# Focke Wulf Fw-190 Engines and Wing Assemblies, Kolleda Germany 1945



## Snautzer01 (Dec 5, 2014)




----------



## Wayne Little (Dec 6, 2014)

Those engines in the foreground are for the ju88...


----------



## Wurger (Dec 6, 2014)




----------



## Capt. Vick (Dec 6, 2014)

Didn't old Kermit Weeks buy up all those engines in the first picture?


----------



## Gnomey (Dec 8, 2014)

Good shots! Thanks for sharing.


----------



## aurelien wolff (Oct 16, 2018)

what about the wing?

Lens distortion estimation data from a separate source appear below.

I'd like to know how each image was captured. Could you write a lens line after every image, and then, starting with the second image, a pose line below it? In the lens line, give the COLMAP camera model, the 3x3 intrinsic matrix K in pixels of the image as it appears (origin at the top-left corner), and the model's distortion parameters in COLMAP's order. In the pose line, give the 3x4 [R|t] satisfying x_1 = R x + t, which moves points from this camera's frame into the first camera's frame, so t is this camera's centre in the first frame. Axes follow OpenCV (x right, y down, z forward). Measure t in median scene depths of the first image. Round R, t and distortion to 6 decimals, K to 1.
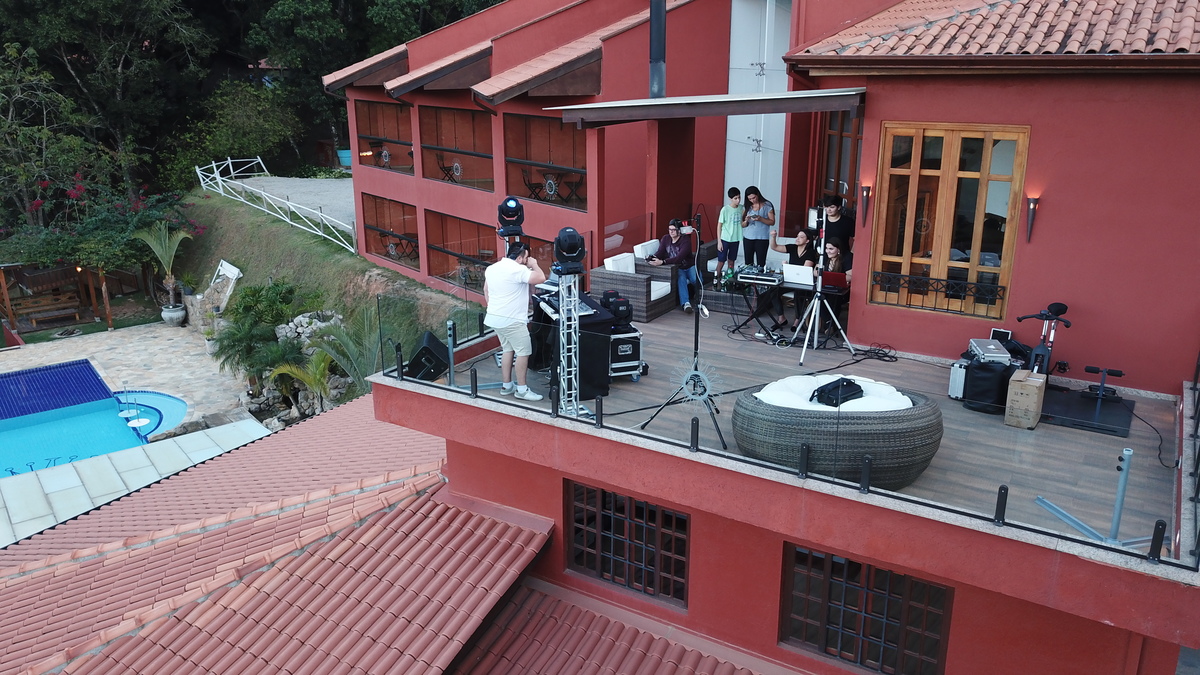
lens RADIAL K [[919.2, 0, 598.2], [0, 919.2, 341.9], [0, 0, 1]] dist [0.007057, 0.001277]
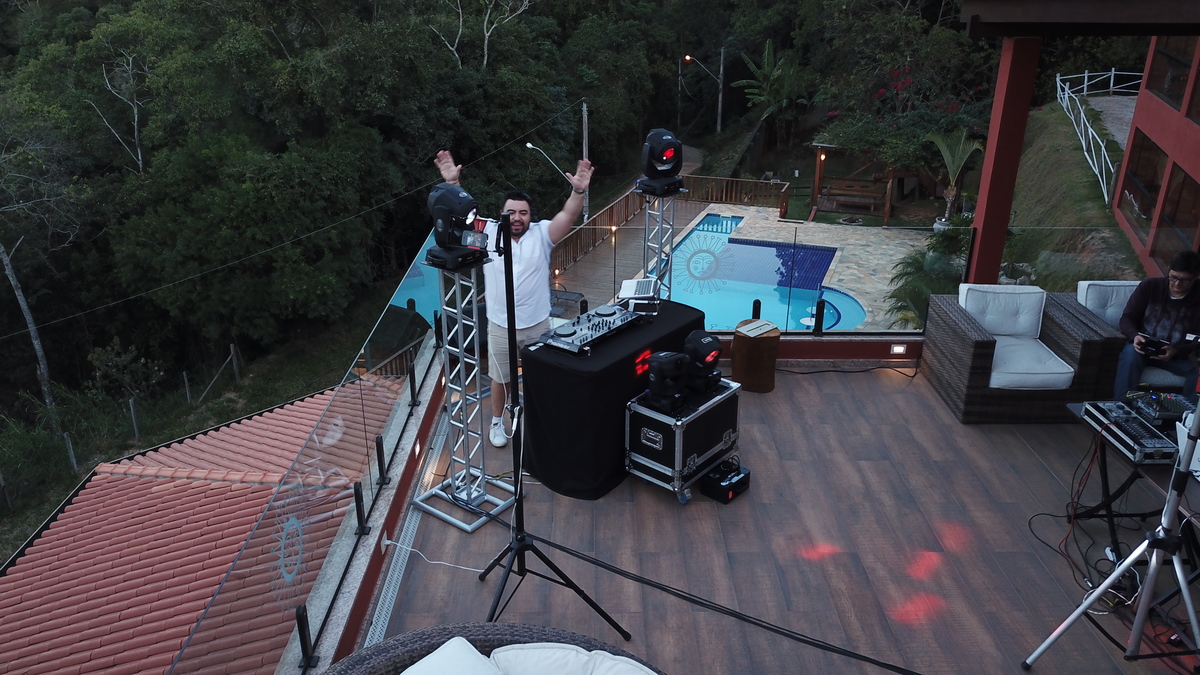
lens RADIAL K [[919.2, 0, 600.9], [0, 919.2, 334.7], [0, 0, 1]] dist [0.007057, 0.001277]
pose [[0.533953, 0.334830, -0.776391, 0.379551], [-0.264516, 0.938306, 0.222741, -0.148582], [0.803073, 0.086435, 0.589579, 0.601127]]
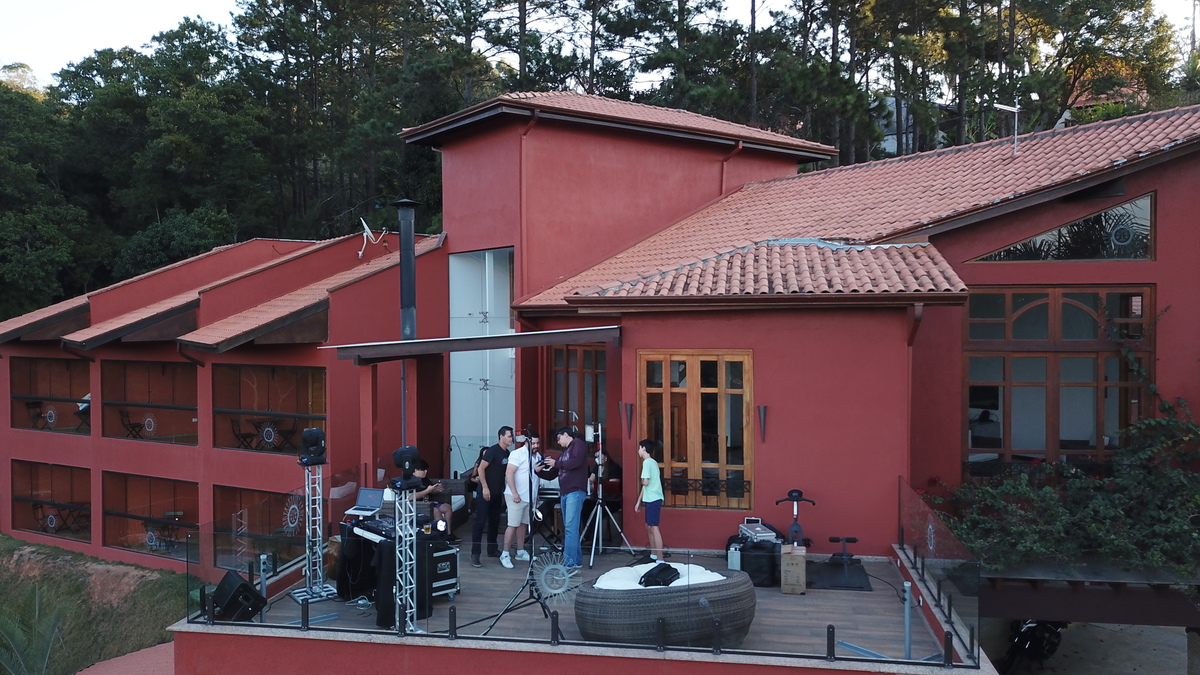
lens RADIAL K [[919.2, 0, 604.1], [0, 919.2, 320.9], [0, 0, 1]] dist [0.007057, 0.001277]
pose [[0.925155, -0.004716, 0.379560, -0.176326], [0.116491, 0.955200, -0.272071, 0.042063], [-0.361272, 0.295924, 0.884258, -0.047062]]
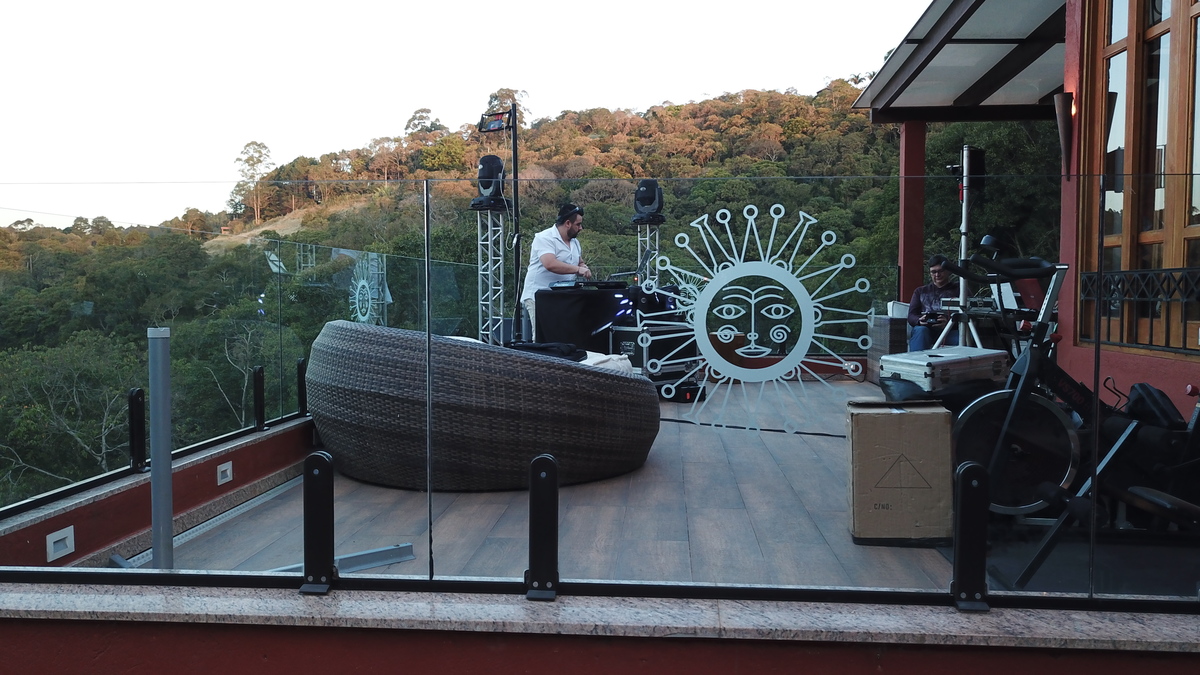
lens RADIAL K [[919.2, 0, 598.2], [0, 919.2, 332.6], [0, 0, 1]] dist [0.007057, 0.001277]
pose [[0.460559, 0.049902, -0.886225, 0.607497], [-0.274743, 0.957402, -0.088871, 0.061580], [0.844039, 0.284415, 0.454650, 0.596614]]
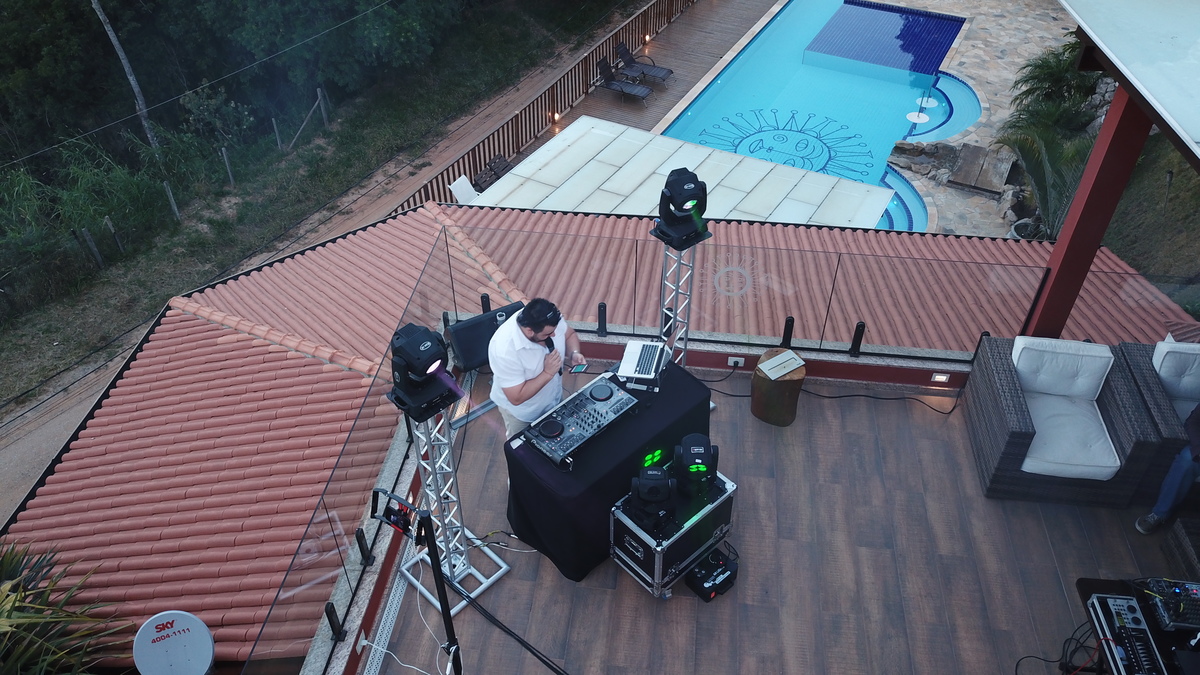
lens RADIAL K [[919.2, 0, 599.3], [0, 919.2, 337.2], [0, 0, 1]] dist [0.007057, 0.001277]
pose [[0.424387, 0.597548, -0.680318, 0.283948], [-0.278294, 0.801043, 0.529984, -0.332677], [0.861654, -0.035590, 0.506246, 0.663738]]
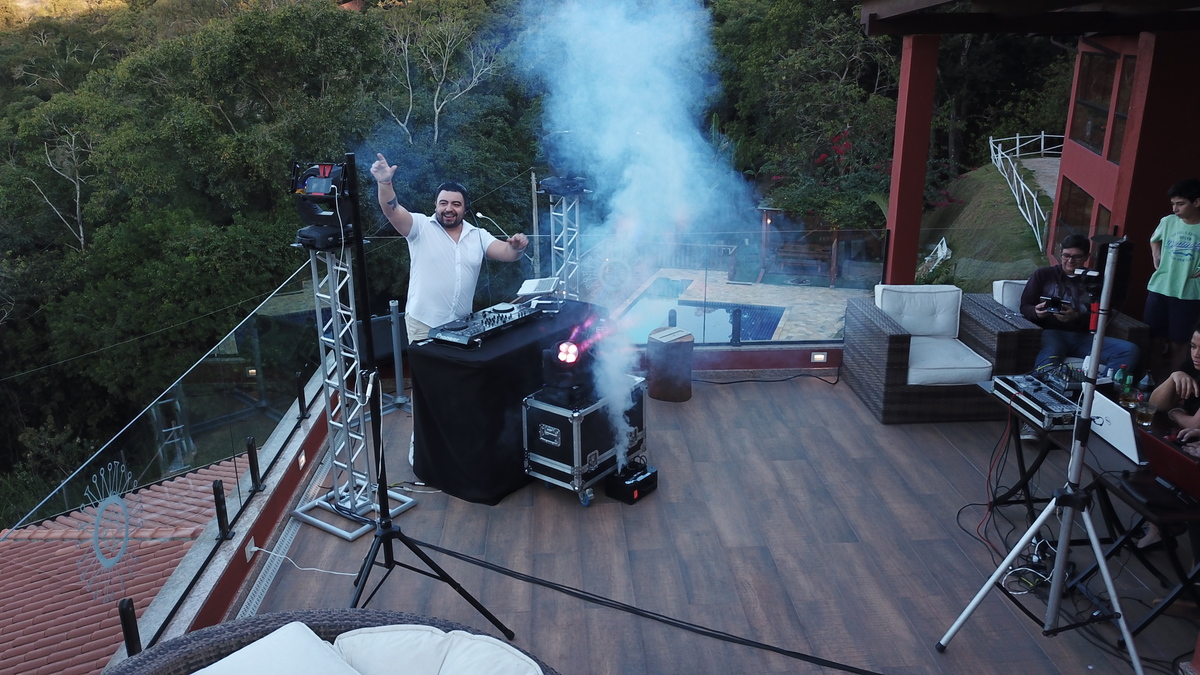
lens RADIAL K [[919.2, 0, 600.7], [0, 919.2, 333.5], [0, 0, 1]] dist [0.007057, 0.001277]
pose [[0.573404, 0.253510, -0.779064, 0.392979], [-0.247302, 0.960122, 0.130409, -0.109324], [0.781057, 0.117887, 0.613231, 0.649333]]
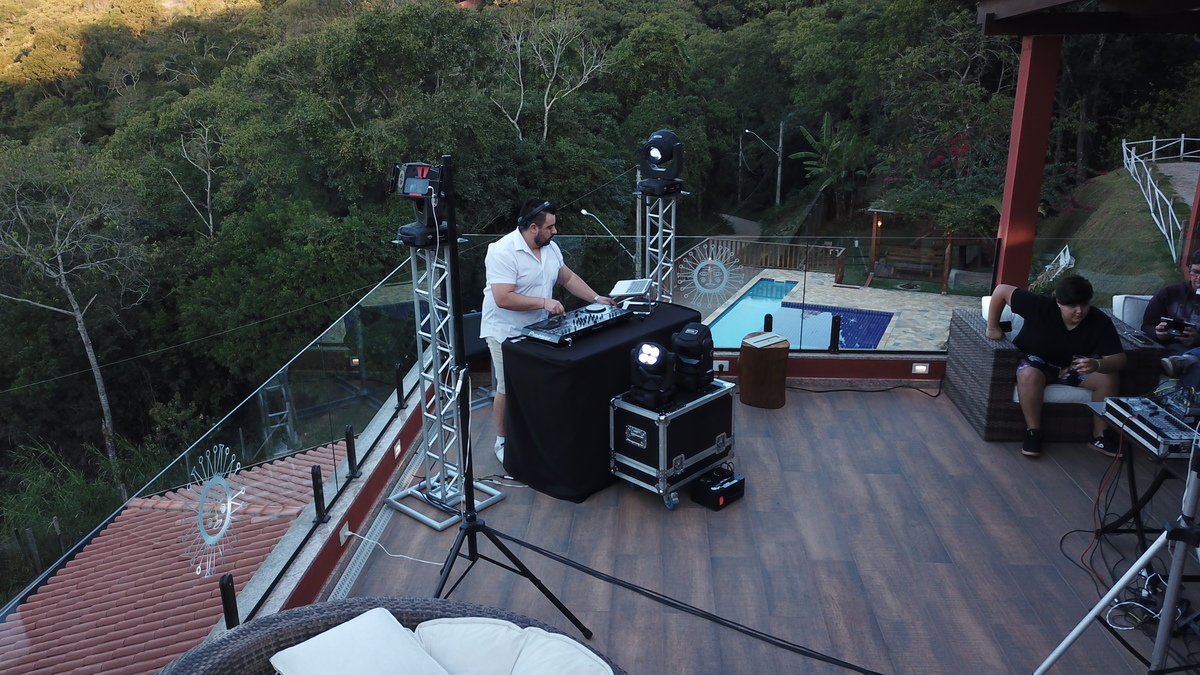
lens RADIAL K [[919.2, 0, 599.3], [0, 919.2, 333.1], [0, 0, 1]] dist [0.007057, 0.001277]
pose [[0.473625, 0.274017, -0.837015, 0.395700], [-0.264426, 0.950765, 0.161630, -0.113268], [0.840094, 0.144776, 0.522764, 0.653135]]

They seem different from the 190 one(yep,I know it's a unearthing)


----------



## Tony Kambic (Oct 17, 2018)

Not sure why you are saying those are engines for Ju88. Studying that wing tells me it is a twin engine and single spar. Ju88 was not a single spar. Fw190 was a single spar aircraft. The wings pictured seem to be single spar and have inboard and outboard split flaps. While there are not enough images to confirm, and few aircraft were built, I suggest the engines and wings could possibly be for the Ta154. That was designed for the Jumo213 with annular radiator. I believe it had a single spar.


----------